• **Text to read**:
:::

Create robots.txt - Githubissues

freedomofpress / pressfreedomtracker.us

Code for the U.S. Press Freedom Tracker project website

https://pressfreedomtracker.us

GNU Affero General Public License v3.0

17 stars 7 forks source link

Create robots.txt #1761

Closed eloquence closed 11 months ago

eloquence commented 1 year ago

We're seeing a lot of crawler traffic, which can slow down other site operations. Let's create a carefully crafted robots.txt that defines what 's OK to crawl and what's not.

soleilera commented 1 year ago

Let's add this across all sites when working on this one.

SaptakS commented 1 year ago

Are there specific paths we want to block from the crawlers? Or do we want to disallow all paths from all crawlers?

harrislapiroff commented 1 year ago

I think we should disallow crawling of querystrings on the incident database page. I think that would be /all-incidents/?*

eloquence commented 12 months ago

@harrislapiroff @SaptakS Are historical incidents crawlable without hitting URLs like https://pressfreedomtracker.us/all-incidents/?page=2? If not I think we need to be more careful to ensure our site remains fully externally searchable.

SaptakS commented 12 months ago

I doubt it unless someone uses our API endpoints? Which also raises a good question of whether I should Disallow API endpoints.

As of making the site searchable, there are 2 ways to sovle this problem.

:::

• **Material**:
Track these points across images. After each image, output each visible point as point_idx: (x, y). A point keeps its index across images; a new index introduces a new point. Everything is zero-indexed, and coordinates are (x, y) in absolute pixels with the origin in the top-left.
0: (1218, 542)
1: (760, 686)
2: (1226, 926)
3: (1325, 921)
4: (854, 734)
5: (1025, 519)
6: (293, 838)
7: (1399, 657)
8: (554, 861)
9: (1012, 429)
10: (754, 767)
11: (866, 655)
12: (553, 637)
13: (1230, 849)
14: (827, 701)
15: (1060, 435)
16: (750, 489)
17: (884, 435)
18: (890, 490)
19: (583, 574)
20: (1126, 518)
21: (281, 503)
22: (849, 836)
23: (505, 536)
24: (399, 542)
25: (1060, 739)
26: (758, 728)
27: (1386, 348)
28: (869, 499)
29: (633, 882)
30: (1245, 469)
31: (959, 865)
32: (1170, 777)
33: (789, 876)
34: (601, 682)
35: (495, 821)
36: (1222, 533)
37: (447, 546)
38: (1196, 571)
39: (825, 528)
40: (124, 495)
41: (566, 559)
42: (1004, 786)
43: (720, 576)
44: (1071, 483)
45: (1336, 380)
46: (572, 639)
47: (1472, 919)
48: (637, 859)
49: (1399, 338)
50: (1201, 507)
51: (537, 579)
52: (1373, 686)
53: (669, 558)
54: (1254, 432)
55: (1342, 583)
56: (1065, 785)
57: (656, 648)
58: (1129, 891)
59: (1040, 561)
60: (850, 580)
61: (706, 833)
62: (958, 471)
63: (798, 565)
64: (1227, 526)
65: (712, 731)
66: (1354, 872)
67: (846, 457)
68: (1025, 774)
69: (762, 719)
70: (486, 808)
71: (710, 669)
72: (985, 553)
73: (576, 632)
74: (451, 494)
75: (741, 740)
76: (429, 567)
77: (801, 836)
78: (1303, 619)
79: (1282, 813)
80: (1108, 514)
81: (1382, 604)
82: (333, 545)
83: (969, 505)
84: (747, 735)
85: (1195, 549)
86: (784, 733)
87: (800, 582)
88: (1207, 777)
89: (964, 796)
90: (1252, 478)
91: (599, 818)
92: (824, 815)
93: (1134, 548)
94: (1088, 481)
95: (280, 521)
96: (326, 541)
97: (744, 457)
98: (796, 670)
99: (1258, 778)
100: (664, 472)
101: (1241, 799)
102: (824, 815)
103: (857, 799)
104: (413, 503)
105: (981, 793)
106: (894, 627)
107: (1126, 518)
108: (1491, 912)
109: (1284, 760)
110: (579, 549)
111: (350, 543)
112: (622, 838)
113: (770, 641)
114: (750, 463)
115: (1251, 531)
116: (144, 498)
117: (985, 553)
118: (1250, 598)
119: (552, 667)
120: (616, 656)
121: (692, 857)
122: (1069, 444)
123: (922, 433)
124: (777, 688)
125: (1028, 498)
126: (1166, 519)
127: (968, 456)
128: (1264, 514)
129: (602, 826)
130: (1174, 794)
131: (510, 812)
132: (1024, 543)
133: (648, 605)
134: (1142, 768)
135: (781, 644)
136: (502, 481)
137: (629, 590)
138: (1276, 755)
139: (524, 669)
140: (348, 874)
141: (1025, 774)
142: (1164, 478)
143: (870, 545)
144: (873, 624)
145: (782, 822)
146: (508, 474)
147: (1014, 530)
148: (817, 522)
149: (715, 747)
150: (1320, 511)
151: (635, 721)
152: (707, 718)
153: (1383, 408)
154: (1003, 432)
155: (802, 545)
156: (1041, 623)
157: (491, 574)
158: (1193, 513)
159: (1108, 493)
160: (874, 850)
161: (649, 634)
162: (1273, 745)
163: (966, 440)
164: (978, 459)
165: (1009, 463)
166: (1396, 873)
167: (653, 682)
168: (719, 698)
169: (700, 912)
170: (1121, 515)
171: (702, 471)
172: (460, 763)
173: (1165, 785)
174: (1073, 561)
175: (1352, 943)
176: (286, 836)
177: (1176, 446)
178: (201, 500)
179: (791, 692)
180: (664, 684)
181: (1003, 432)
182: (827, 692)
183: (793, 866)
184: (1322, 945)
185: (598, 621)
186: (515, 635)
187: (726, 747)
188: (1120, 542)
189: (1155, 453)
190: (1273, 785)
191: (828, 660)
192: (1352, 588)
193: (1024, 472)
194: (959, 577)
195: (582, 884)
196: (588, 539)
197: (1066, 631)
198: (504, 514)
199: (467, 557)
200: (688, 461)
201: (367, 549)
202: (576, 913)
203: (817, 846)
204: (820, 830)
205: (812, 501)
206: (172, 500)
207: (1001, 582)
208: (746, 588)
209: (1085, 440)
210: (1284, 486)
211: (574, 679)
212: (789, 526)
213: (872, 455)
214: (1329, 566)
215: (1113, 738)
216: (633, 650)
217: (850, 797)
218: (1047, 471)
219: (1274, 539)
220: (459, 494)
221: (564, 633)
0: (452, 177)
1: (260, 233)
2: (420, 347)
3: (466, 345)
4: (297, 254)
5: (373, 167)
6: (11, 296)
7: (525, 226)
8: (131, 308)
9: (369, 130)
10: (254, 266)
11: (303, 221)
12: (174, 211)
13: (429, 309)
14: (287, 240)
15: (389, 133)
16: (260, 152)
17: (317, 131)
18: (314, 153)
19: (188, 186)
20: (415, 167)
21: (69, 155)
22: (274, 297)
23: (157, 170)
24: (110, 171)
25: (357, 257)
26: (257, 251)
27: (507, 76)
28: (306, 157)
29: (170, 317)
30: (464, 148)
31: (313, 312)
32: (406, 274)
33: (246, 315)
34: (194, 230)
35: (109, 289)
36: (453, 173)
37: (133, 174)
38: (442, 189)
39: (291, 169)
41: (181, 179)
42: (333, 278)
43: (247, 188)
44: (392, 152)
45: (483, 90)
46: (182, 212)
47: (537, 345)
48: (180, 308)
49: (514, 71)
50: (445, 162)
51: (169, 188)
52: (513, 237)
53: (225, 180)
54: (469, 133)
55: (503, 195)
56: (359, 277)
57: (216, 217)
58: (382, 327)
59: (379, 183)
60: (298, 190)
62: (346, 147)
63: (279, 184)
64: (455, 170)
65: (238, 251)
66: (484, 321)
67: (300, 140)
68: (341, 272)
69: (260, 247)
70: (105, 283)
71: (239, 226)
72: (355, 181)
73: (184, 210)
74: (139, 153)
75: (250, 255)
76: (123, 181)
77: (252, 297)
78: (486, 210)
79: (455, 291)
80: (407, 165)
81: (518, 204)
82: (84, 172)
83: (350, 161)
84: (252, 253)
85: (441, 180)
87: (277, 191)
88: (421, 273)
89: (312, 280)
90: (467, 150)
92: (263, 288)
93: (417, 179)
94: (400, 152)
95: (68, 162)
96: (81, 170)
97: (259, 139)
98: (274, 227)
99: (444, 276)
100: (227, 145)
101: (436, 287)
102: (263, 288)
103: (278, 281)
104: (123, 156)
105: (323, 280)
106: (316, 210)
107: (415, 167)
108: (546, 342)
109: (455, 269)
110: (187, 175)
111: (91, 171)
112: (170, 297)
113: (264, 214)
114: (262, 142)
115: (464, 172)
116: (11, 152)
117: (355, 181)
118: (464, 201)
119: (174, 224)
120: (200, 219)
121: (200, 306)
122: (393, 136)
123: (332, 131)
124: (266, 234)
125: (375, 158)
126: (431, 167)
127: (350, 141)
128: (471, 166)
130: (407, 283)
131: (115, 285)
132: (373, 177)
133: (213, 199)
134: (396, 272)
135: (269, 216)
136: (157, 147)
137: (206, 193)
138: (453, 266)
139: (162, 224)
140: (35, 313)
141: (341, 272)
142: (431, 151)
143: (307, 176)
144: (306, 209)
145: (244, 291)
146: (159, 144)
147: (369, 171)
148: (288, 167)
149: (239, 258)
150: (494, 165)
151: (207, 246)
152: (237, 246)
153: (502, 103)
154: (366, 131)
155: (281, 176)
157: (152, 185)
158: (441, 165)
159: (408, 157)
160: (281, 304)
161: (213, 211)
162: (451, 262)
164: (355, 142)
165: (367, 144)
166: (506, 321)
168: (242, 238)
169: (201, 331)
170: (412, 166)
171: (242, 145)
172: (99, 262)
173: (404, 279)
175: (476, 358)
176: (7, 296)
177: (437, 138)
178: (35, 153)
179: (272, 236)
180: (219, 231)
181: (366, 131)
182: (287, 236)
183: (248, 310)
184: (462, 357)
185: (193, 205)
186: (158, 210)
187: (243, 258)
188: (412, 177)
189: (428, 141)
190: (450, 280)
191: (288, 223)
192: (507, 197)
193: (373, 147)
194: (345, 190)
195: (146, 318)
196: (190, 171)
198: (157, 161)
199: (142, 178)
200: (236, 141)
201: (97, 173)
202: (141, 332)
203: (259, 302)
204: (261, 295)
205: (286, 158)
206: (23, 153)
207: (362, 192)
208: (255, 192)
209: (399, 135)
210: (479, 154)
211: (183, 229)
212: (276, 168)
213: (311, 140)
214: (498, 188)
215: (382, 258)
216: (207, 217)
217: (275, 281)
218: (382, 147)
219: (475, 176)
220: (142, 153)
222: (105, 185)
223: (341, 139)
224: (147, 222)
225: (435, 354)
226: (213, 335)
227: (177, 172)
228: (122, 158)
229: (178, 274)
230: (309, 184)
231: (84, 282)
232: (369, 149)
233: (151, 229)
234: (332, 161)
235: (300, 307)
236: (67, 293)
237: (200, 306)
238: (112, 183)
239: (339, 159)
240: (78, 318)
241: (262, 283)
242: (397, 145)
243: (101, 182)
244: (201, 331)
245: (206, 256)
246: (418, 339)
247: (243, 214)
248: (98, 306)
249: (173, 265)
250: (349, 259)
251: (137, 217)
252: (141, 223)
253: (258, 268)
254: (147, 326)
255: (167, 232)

:::

• **What you should do**:
Duplicate the GitHub thread about creating a robots.txt in full, word for word from its first line to its last.

• **The solution**:
Create robots.txt - Githubissues

freedomofpress / pressfreedomtracker.us

Code for the U.S. Press Freedom Tracker project website

https://pressfreedomtracker.us

GNU Affero General Public License v3.0

17 stars 7 forks source link

Create robots.txt #1761

Closed eloquence closed 11 months ago

eloquence commented 1 year ago

We're seeing a lot of crawler traffic, which can slow down other site operations. Let's create a carefully crafted robots.txt that defines what 's OK to crawl and what's not.

soleilera commented 1 year ago

Let's add this across all sites when working on this one.

SaptakS commented 1 year ago

Are there specific paths we want to block from the crawlers? Or do we want to disallow all paths from all crawlers?

harrislapiroff commented 1 year ago

I think we should disallow crawling of querystrings on the incident database page. I think that would be /all-incidents/?*

eloquence commented 12 months ago

@harrislapiroff @SaptakS Are historical incidents crawlable without hitting URLs like https://pressfreedomtracker.us/all-incidents/?page=2? If not I think we need to be more careful to ensure our site remains fully externally searchable.

SaptakS commented 12 months ago

I doubt it unless someone uses our API endpoints? Which also raises a good question of whether I should Disallow API endpoints.

As of making the site searchable, there are 2 ways to sovle this problem.